### Task 1
According to the passage about Hadly, how many people have signed the consensus statement since its release?
### Task 2
Drawing on the passage about Hadly, explain why her students created interactive online story maps.

### Exercise passage
Hadly’s students read drafts of the consensus statement, discussed the issues and helped refine the 46-page document, which was released in 2013. Since then, more than 3,000 people, mostly researchers, have signed the statement, which has served as the basis for historic international climate and energy agreements.
At the suggestion of a White House official, Hadly organized a group of undergraduate and graduate students to create interactive online story maps to share the report’s findings with the legislators and the general public, using California as the prototype. The maps offer people clickable access to news reports, data and multimedia content on key environmental issues such as endangered species or the effects of California’s drought in their local area. A link to the story maps is featured on Brown’s website.
Stanford student Simone Barley-Greenfield, who worked on the maps project, said:
“The work I have done with Professor Hadly has been some of the most interesting and meaningful work of my whole time at Stanford. Working with ArcGIS [geographic mapping software] to produce a climate change story-map not only honed my skills and raised my awareness about how environmental change affects California, but also led to the creation of a tool that people around the world can use for their own edification.”
Mentor, leader, travel guide
Hadly has won praise for her role as a dedicated mentor committed to helping next-generation scientists succeed. She was among leading scientists chosen to give one of the 2014 Howard Hughes Medical Institute’s Holiday Lectures on Science, which are designed to inspire high school teachers and students, and infuse cutting-edge teaching biological research into curricula worldwide. Her topic was “Humans, Biodiversity and Habitat Loss.”
In 2011, the Stanford Woods Institute for the Environment awarded her a yearlong fellowship in the Leopold Leadership Program. The program provides researchers with the skills, approaches and theoretical frameworks for translating their knowledge to action and for catalyzing change to address the world’s most pressing sustainability challenges.
Hadly first learned the importance of translating science for the general public while working as a paleoecologist at Yellowstone National Park, after earning a bachelor’s degree in anthropology. Answering basic questions from tourists gave her many opportunities to discuss larger scientific and environmental issues.
She has shared her expertise with Stanford alumni by leading travel-study trips abroad to the top of Mount Kilimanjaro, the savannahs of Kenya and the Patagonian steppe in Argentina. She will guide an alumni trip to East Africa this summer and another to Mongolia in the summer of 2016.
Hadly has authored and co-authored more than 100 scientific studies, many of which have been reported in a wide variety of newspapers and magazines, including the New York Times, Sierra magazine and The Economist. She communicates her science to the public through public lectures, blogs and other social media.
Her first book, End Game? Tipping Point for Planet Earth, which she co-authored with her husband, Anthony Barnosky, an integrative biology professor at the University of California, Berkeley, will be published by HarperCollins in July.
Harry J. Elam Jr., vice provost for undergraduate education, will present the Roland Prize, and David Demarest, vice president for public affairs, will present the 2015 Community Partnership Awards at a private luncheon on March 11. This year, Abilities United, Health Education for Life Program for Kids and Student Clinical Opportunities for Premedical Experience will receive community partnership awards.
Colleen SchwartzCoffey is communications manager for the Haas Center for Public Service.

### Record excerpts

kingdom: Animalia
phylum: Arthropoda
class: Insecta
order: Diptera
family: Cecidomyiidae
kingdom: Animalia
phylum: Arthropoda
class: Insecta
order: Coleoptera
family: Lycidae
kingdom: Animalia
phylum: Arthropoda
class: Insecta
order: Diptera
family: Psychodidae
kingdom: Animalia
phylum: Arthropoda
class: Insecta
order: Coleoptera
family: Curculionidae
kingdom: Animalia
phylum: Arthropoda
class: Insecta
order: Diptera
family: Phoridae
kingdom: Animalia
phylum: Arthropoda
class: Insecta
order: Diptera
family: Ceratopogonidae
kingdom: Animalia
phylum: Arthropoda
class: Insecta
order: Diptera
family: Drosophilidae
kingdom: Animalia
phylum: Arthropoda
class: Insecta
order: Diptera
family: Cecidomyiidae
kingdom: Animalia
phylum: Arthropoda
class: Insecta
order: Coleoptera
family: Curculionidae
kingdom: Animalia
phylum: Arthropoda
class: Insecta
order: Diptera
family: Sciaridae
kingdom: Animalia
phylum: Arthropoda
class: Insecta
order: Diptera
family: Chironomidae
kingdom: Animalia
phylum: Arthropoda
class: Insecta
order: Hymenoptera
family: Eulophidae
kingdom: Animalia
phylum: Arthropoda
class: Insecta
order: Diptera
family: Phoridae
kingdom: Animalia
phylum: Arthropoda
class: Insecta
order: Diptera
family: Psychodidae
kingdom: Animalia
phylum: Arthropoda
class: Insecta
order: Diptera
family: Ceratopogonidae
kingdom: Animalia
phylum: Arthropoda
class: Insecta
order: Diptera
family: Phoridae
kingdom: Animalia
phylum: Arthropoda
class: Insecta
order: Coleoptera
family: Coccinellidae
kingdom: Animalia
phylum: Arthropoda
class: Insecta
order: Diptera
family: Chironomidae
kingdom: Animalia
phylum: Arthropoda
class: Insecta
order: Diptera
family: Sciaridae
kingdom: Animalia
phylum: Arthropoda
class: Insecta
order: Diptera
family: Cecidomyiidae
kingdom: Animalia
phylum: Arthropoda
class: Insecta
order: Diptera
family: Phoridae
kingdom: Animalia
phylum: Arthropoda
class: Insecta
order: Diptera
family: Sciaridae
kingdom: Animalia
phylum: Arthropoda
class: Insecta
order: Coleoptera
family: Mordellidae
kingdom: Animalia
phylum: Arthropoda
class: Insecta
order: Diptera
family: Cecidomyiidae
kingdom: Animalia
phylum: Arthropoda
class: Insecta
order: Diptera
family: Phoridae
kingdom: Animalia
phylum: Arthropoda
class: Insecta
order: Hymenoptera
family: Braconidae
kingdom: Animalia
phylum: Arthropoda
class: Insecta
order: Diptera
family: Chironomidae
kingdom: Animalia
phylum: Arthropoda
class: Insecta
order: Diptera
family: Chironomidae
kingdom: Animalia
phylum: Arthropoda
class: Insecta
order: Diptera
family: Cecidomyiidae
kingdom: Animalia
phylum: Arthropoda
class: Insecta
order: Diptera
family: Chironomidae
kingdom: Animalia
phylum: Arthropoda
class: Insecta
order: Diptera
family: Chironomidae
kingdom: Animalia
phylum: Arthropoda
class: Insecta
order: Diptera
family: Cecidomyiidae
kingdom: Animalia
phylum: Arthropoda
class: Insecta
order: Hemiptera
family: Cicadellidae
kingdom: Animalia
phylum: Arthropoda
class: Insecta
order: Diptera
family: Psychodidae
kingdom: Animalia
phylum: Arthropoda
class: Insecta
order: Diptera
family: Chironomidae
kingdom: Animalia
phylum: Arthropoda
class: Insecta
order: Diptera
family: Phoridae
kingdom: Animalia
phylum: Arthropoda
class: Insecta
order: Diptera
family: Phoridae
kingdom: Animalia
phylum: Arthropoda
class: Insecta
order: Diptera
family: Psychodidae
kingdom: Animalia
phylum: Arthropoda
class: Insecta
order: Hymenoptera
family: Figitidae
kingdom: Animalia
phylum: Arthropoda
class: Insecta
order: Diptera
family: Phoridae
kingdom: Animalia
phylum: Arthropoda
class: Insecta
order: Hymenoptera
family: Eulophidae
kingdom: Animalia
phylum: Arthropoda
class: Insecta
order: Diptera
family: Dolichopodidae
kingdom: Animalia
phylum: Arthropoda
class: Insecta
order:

### Answer section 1
More than 3,000 people, mostly researchers, have signed it.

### Answer section 2
At a White House official's suggestion, Hadly organized students to create the story maps so that the report's findings could be shared with legislators and the general public. The maps give people clickable access to news reports, data and multimedia content on key environmental issues in their local area, with California as the prototype.